● The task
In the records below, find the line that contains "14: (534, 116)". Retype that line and all the lines after it through the end, leaving out the pictures.

Entries supplied START

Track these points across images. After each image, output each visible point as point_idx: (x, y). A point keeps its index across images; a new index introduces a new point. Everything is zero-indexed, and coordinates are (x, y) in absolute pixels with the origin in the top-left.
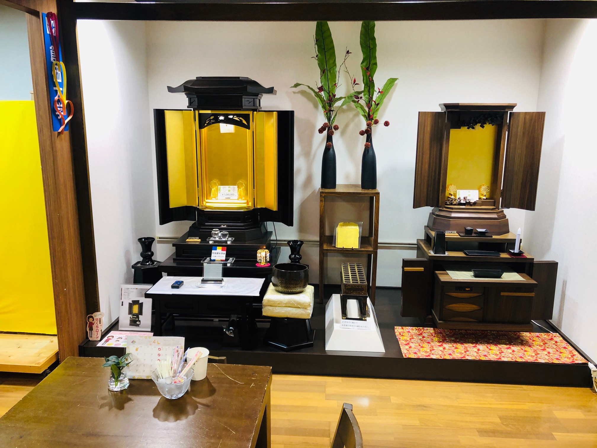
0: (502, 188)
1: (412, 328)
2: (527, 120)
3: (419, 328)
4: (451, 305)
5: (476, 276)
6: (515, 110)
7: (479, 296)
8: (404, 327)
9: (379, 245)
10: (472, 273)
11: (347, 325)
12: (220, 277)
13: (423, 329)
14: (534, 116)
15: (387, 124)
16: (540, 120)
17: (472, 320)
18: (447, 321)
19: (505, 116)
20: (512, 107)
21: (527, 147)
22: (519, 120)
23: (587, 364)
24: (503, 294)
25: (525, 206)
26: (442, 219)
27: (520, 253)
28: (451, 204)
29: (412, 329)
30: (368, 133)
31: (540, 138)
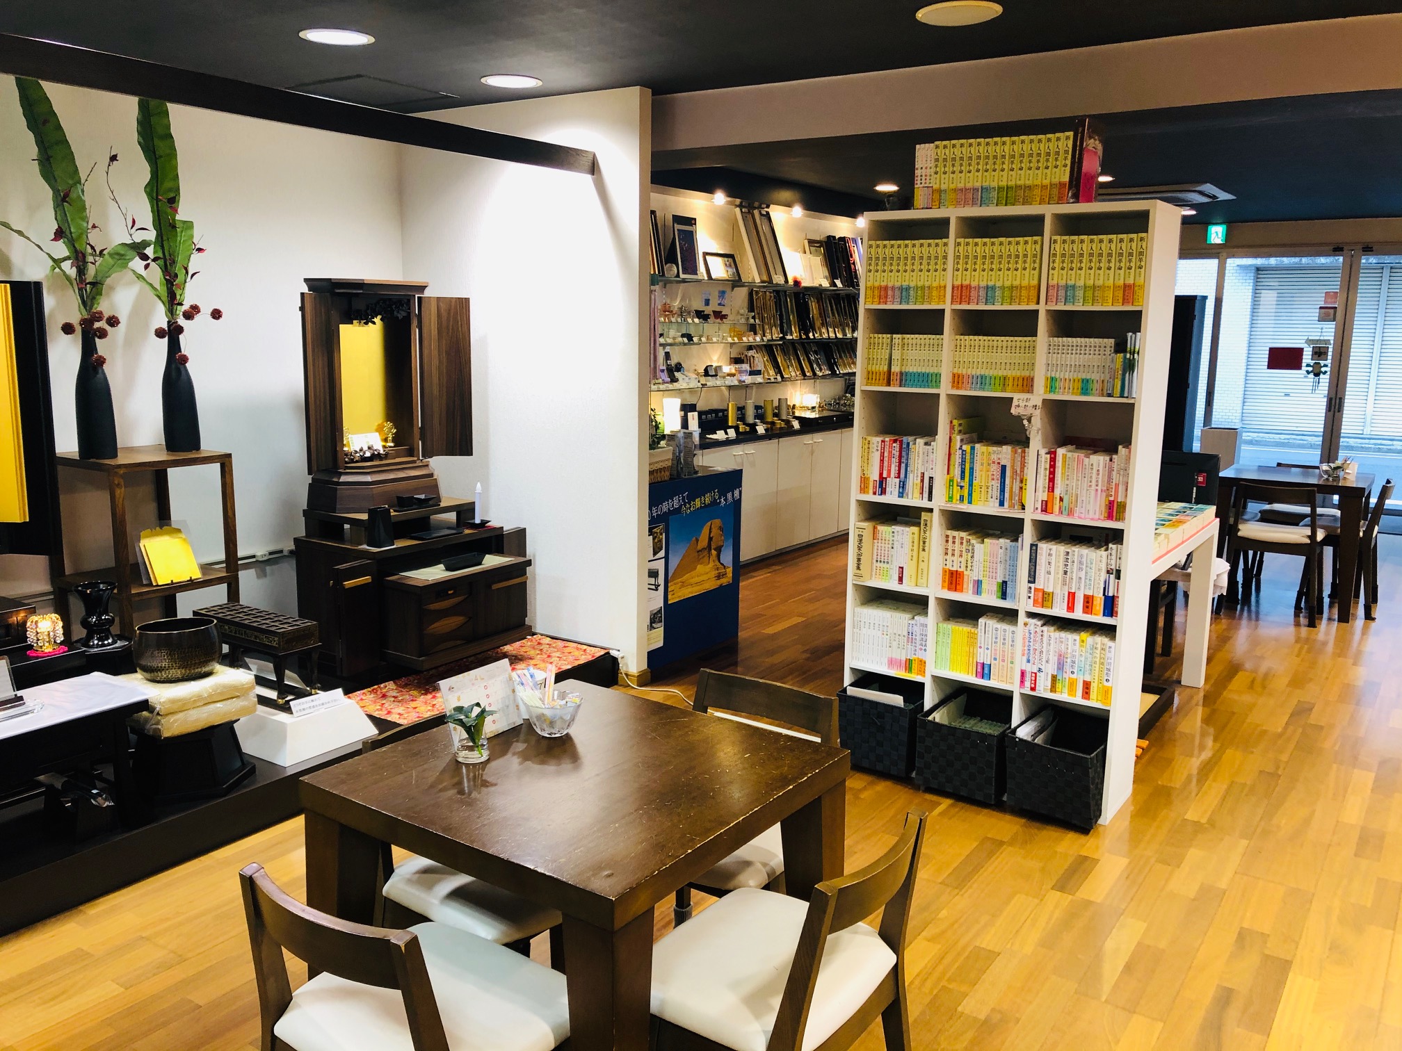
0: (420, 426)
1: (362, 691)
2: (442, 311)
3: (372, 688)
4: (433, 626)
5: (448, 569)
6: (427, 293)
7: (465, 599)
8: (350, 695)
9: (240, 562)
10: (442, 566)
11: (304, 709)
12: (9, 693)
13: (379, 687)
14: (453, 304)
15: (216, 314)
16: (464, 311)
17: (459, 642)
18: (430, 654)
19: (412, 301)
20: (422, 288)
21: (448, 353)
22: (431, 310)
23: (608, 653)
24: (495, 587)
25: (458, 451)
26: (355, 489)
27: (484, 523)
28: (352, 461)
29: (364, 693)
30: (172, 333)
31: (467, 339)
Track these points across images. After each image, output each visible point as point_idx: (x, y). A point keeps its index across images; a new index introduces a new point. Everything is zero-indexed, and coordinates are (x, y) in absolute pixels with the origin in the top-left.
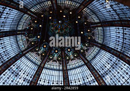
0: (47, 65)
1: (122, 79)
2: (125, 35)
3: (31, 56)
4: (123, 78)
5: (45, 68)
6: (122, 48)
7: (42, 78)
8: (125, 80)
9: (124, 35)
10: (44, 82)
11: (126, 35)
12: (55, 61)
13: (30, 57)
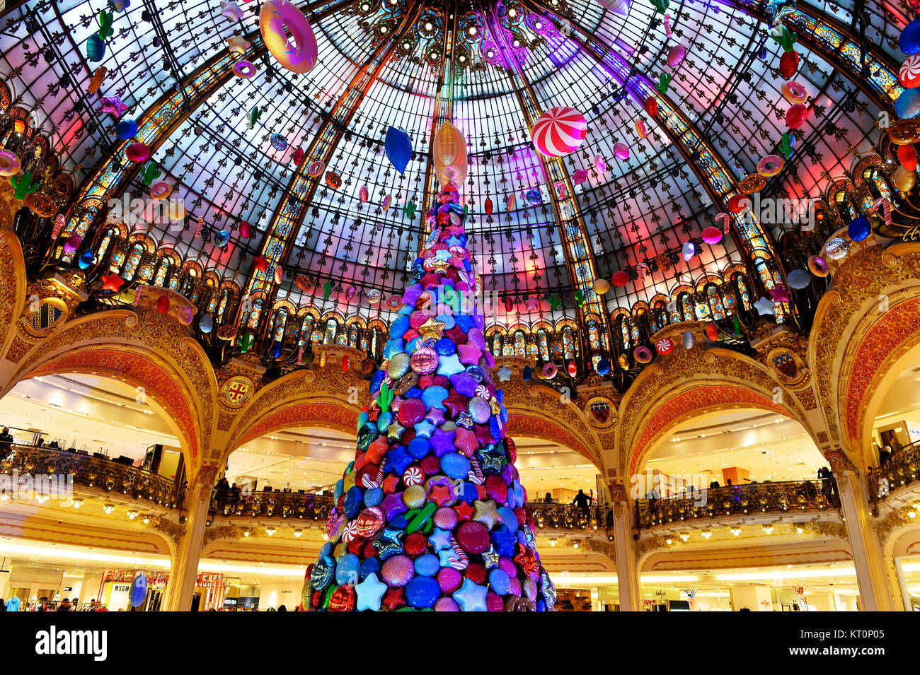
0: (388, 70)
1: (637, 152)
2: (681, 19)
3: (339, 28)
4: (640, 150)
5: (380, 80)
6: (654, 63)
7: (366, 112)
8: (648, 157)
9: (678, 17)
10: (370, 127)
11: (684, 22)
12: (416, 60)
13: (336, 30)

Entries supplied END

● Exercise output
14: (534, 116)
15: (387, 124)
16: (540, 120)
17: (472, 320)
18: (447, 321)
19: (505, 116)
20: (512, 107)
21: (527, 147)
22: (519, 120)
23: (587, 364)
24: (503, 294)
25: (525, 206)
26: (442, 219)
27: (520, 253)
28: (451, 204)
29: (412, 329)
30: (368, 133)
31: (540, 138)
0: (420, 426)
1: (362, 691)
2: (442, 311)
3: (372, 688)
4: (433, 626)
5: (448, 569)
6: (427, 293)
7: (465, 599)
8: (350, 695)
9: (240, 562)
10: (442, 566)
11: (304, 709)
12: (9, 693)
13: (379, 687)
14: (453, 304)
15: (216, 314)
16: (464, 311)
17: (459, 642)
18: (430, 654)
19: (412, 301)
20: (422, 288)
21: (448, 353)
22: (431, 310)
23: (608, 653)
24: (495, 587)
25: (458, 451)
26: (355, 489)
27: (484, 523)
28: (352, 461)
29: (364, 693)
30: (172, 333)
31: (467, 339)
Track these points across images. After each image, output each visible point as point_idx: (x, y). A point keeps its index across images; a new index introduces a new point. Everything is zero-indexed, and coordinates are (x, y) in absolute pixels with the origin in the top-left.
0: (47, 65)
1: (122, 79)
2: (125, 35)
3: (31, 56)
4: (123, 78)
5: (45, 68)
6: (122, 48)
7: (42, 78)
8: (125, 80)
9: (124, 35)
10: (44, 82)
11: (126, 35)
12: (55, 61)
13: (30, 57)
0: (388, 70)
1: (637, 152)
2: (681, 19)
3: (339, 28)
4: (640, 150)
5: (380, 80)
6: (654, 63)
7: (366, 112)
8: (648, 157)
9: (678, 17)
10: (370, 127)
11: (684, 22)
12: (416, 60)
13: (336, 30)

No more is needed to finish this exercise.